OK, I am going to send it via your email. I have been accessing these
threads via the microsoft.com web page and I guess not using a 'newsreader'.
That will be a task for another day, I bet it would make all this much
easier, but I am not sure how to set that up. I use Outlook, not Outlook
Express.

The screenshots are coming to your email. Thanks for that option.

JWB
 
P

Pegasus \(MVP\)

In your first post you wrote:
==================
I reimaged my computer, this computer has a second large hard drive that is
partioned into two drives.

The problem is now they are called D: and E:

The computer has two CD / DVD drives that now have defaulted to F: and G:

After using the computer for a bit, when I try to access the hard drive,
either D: or E:, Windows can not find it or tells me I don't have access to
them.

Before I reimaged, the second hard drive was F: and G:
==================
To start with, let's agree on semantics. To avoid confusion, I prefer
to call the physical thing a "disk", e.g. you bought a 300 GByte disk.
Each disk has at least one drive but sometimes more of them: drive C:,
drive D: etc.

You said in your first post that you bought a second disk. and that
you partitioned it into two drives. The screenshot you sent me shows
one single disk of 233 GBytes. No sign of the second disk!

You must check your BIOS settings. Does the BIOS recognise
the second disk? What size? And what about the boot-up messages?
Press the Pause key on your keyboard to freeze the boot-up
sequence (and Enter to resume). Does the sequence show two disks?
If it does not then Windows will never show you the second disk!
 
G

Guest

Pegasus,

I am sorry for the sloppy symantics.

I hope you received the 'screen shot' I sent to your email address you
provided.

You will see two different 'screen shots' one from right after a re-boot
that shows:

Disk 0: Drive M: and Drive: P
Disk 1: Drive C:

the second screen shot which is taken anytime after about 30 minutes of a
re-boot that only shows:

Disk 1: Drive C:

Windows does recognize the second Disk that I've installed, but only for a
little while, then it disappears from access.

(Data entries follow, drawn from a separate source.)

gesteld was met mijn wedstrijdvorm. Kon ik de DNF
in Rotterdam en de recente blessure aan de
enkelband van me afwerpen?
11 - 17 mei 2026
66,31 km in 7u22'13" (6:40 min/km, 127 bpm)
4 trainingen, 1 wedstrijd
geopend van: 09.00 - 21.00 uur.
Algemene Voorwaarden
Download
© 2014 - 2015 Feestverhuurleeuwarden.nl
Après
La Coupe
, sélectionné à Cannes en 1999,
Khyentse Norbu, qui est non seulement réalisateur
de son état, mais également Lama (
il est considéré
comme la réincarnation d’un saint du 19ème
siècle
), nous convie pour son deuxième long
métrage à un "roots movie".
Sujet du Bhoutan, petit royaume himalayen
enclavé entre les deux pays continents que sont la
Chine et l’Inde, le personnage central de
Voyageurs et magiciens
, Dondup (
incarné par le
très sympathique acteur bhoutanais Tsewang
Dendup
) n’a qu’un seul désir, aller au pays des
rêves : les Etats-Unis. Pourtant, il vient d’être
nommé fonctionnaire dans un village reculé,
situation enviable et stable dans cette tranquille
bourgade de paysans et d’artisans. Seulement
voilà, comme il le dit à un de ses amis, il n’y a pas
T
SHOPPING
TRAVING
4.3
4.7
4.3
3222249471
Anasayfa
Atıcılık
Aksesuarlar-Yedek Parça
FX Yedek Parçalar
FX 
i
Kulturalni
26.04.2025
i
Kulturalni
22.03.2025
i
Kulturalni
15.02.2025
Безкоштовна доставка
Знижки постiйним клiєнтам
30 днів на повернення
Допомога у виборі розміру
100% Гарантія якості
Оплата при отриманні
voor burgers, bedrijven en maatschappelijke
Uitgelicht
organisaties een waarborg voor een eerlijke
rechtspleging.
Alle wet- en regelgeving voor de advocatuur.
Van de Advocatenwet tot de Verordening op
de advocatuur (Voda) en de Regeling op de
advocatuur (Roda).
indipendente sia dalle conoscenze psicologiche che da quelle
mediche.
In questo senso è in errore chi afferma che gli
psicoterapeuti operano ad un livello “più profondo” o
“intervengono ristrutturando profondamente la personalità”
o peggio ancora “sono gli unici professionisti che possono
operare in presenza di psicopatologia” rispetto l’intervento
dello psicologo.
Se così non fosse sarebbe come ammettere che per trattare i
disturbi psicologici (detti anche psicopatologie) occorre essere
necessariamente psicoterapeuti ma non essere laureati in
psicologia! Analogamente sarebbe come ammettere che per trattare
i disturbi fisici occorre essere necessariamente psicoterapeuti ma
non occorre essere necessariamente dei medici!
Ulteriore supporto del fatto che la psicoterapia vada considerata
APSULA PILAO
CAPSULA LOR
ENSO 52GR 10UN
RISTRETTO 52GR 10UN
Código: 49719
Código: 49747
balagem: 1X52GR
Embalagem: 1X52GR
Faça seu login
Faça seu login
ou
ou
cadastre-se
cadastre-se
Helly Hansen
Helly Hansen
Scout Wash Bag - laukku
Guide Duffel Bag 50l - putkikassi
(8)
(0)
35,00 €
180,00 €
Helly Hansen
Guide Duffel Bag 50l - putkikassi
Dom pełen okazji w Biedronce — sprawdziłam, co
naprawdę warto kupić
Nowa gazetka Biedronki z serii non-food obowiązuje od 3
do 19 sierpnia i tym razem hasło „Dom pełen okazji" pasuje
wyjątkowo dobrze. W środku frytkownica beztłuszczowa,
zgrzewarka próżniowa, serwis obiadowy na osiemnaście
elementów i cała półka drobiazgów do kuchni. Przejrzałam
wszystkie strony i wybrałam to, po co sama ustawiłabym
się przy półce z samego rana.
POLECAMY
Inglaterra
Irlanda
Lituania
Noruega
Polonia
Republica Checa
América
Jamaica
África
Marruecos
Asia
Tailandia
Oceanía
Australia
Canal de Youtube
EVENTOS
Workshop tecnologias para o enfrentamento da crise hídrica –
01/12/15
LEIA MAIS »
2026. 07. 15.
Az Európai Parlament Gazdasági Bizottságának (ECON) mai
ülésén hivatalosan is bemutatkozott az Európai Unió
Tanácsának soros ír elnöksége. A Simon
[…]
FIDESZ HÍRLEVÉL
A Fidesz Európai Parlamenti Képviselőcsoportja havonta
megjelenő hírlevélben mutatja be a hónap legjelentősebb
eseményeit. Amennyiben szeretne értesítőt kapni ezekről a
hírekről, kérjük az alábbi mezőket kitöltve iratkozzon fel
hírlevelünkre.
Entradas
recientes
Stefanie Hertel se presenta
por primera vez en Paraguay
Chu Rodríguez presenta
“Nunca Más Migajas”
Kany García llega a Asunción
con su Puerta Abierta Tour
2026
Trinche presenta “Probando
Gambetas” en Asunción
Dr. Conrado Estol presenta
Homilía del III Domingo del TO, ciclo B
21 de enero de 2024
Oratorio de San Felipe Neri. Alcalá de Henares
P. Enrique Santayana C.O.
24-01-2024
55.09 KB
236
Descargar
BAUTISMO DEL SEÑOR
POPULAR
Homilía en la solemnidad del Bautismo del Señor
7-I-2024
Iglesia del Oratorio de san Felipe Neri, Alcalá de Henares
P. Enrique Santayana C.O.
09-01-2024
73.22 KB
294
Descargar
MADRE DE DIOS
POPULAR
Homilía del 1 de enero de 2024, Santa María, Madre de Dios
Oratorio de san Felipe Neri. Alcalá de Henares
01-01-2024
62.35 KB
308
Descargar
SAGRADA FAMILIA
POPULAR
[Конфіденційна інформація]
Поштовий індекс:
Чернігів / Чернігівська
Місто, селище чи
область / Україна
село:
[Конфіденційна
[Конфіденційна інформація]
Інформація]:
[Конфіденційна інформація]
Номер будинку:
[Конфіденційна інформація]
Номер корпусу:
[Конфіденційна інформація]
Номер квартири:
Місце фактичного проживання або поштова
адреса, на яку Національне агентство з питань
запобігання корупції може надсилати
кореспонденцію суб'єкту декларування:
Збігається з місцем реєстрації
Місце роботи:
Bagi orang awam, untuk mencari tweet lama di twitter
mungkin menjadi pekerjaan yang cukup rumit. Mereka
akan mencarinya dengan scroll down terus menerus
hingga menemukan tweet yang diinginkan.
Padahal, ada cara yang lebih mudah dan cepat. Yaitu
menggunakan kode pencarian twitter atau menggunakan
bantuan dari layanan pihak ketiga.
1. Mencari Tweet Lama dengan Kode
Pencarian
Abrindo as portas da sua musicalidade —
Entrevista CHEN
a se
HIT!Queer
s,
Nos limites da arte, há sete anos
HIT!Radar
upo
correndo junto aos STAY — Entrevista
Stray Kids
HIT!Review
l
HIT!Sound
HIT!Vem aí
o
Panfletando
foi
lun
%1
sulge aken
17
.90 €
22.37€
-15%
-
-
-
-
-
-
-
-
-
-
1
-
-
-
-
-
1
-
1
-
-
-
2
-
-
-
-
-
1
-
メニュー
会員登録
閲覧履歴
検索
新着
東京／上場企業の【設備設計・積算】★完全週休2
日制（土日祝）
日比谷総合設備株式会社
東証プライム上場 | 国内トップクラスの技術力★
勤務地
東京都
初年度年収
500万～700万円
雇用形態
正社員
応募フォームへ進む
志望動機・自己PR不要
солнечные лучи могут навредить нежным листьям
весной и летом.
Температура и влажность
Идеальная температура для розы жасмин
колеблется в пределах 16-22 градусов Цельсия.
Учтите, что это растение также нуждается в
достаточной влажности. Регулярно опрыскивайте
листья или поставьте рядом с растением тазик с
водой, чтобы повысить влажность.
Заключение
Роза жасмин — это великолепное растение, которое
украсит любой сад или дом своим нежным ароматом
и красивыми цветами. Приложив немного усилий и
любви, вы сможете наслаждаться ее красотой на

It is no longer visible or
accessable from 'My computer', discmgmt.msc or any shortcut or application
that tries to access it.

I hope this clears things up and again I apologize for the sloppy symantics.

Thanks,
JWB
 
P

Pegasus \(MVP\)

The question remains: Does the BIOS see both disks,
and are they both visible in the boot-up messages?
 
G

Guest

Yes, when I reboot and stop at the BIOS, BOTH drives are visible.

- 1st drive PM - Maxtor 7y250m0
- 2nd drive 3S - Maxtor 6l250r0
 
P

Pegasus \(MVP\)

You might have some compatibility problems between
your hard disk controller and the new disk, causing it
to spin down and stop. This is a serious event and I
would expect to see some relevant events logged in
the Event Logger.

To see just when exactly it happens, you could get
the Task Scheduler to run this batch file at boot time:
@echo off
echo %date% %time:~0,5% %computername% rebooted >> c:\disk.log
:again
set status=bad
dir d:\ | find /i "Volume in drive D:" && set status=OK
echo %date% %time:~0,5% Status=%status%>> c:\disk.log
ping localhost -n 61 > nul
goto again

When the disk disappears, examine c:\disk.log.
 
G

Guest

In the mean time, I changed the power settings. I found that it had the hard
drives shutting down after 15 minutes. Apparently they would not 'wake' up,
perhaps a setup problem I need to re-run with the Maxtor drive.

For now, it is working, I changed the power settings to 'never' shut hard
drives down.

If it continues to act up, I'll try your next suggestion.